» What you are asked to do: In the records below, replace "bars" with "columns" and change nothing else. Leave the pictures out of your answer.

Extracted data entries
□ □ □ □
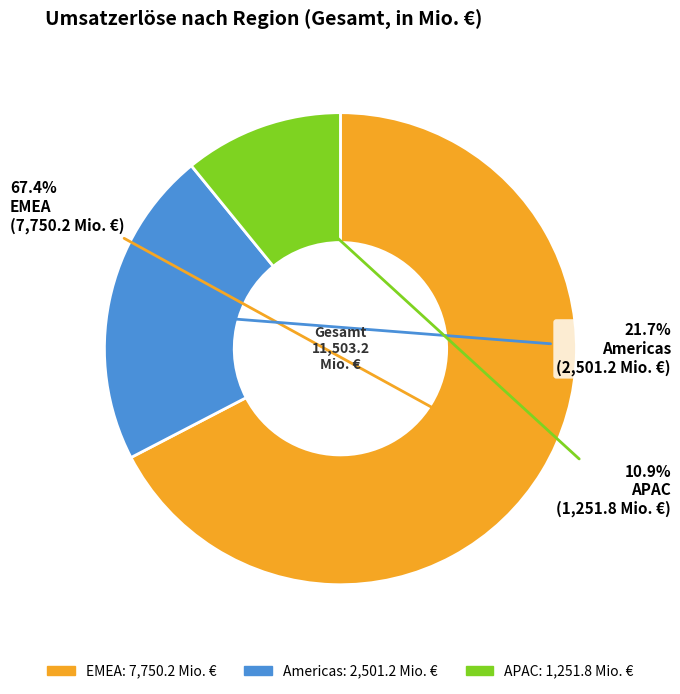

Which slice represents more than half of the pie?

EMEA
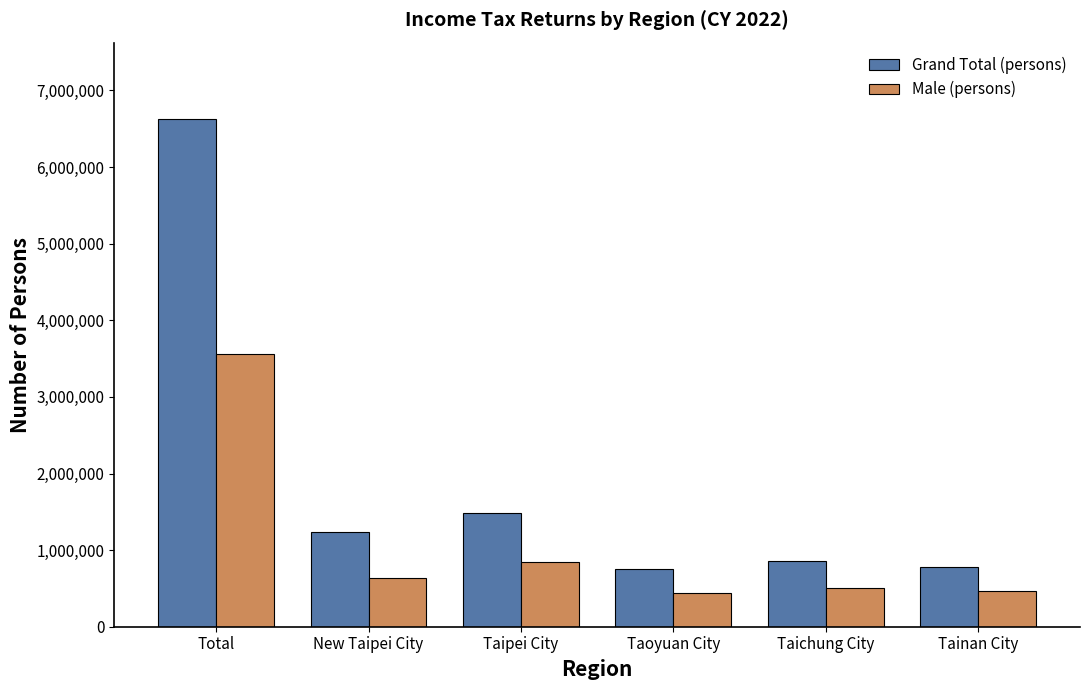

How many bars are there in each group?

2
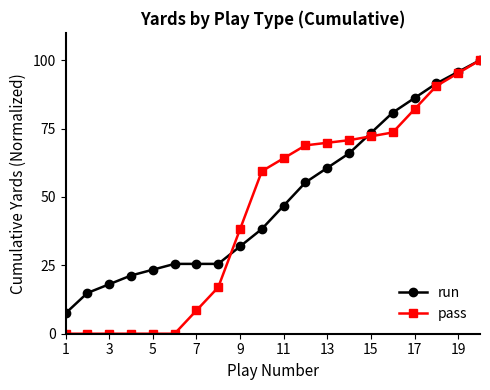

What is the maximum value shown in the chart?

100.0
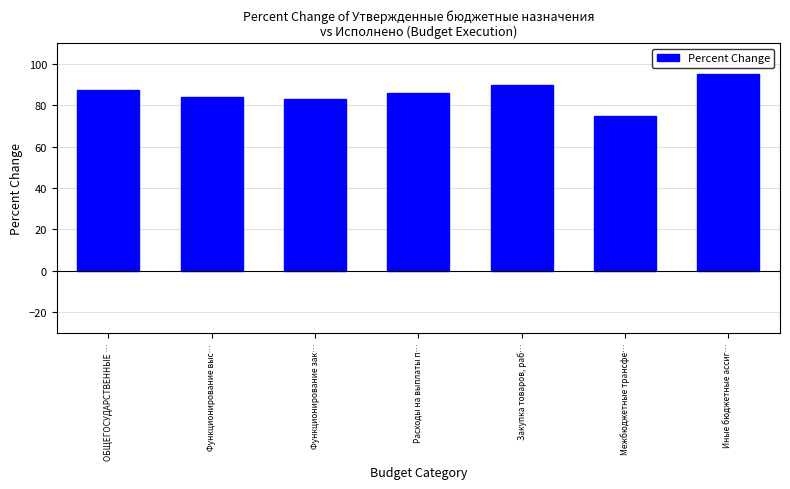

How many values are below 86?

3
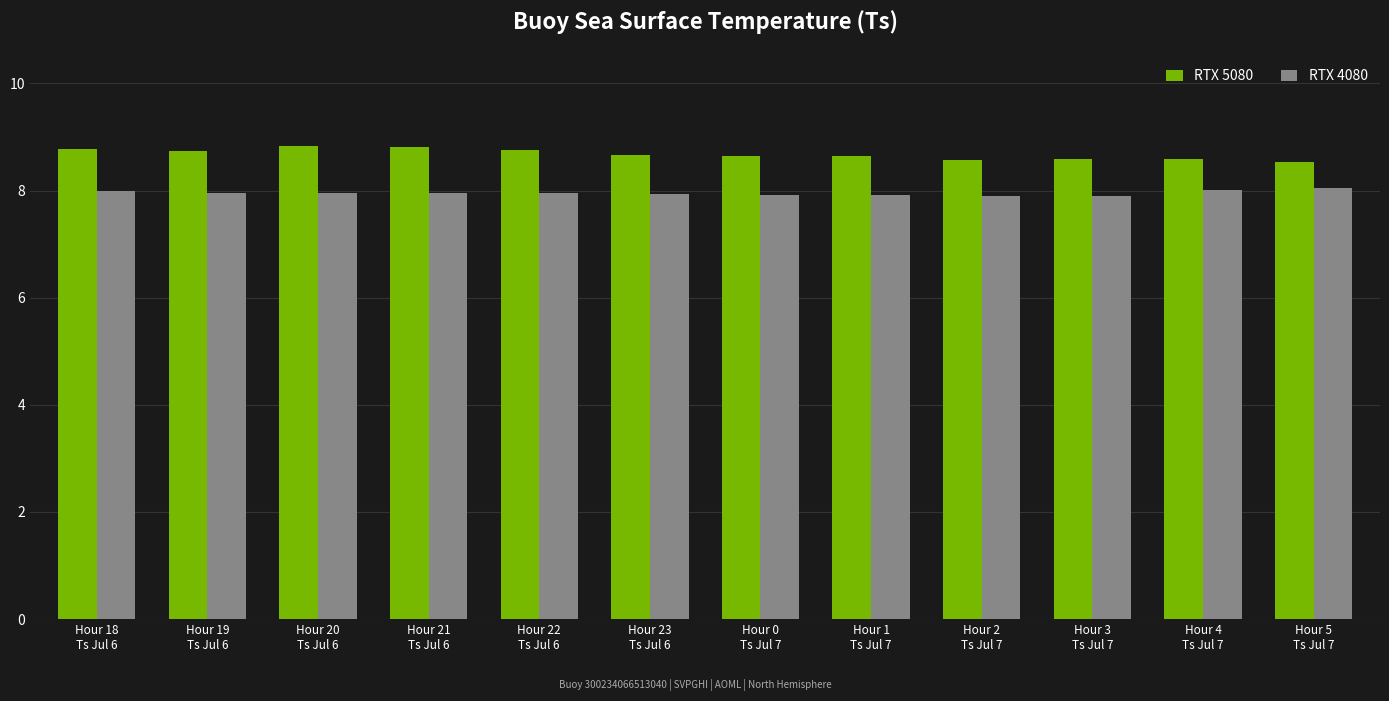

Read the RTX 5080 value at Hour 0
Ts Jul 7.

8.6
□ □ □ □
» Solution:
Which slice represents more than half of the pie?

EMEA

How many columns are there in each group?

2

What is the maximum value shown in the chart?

100.0

How many values are below 86?

3

Read the RTX 5080 value at Hour 0
Ts Jul 7.

8.6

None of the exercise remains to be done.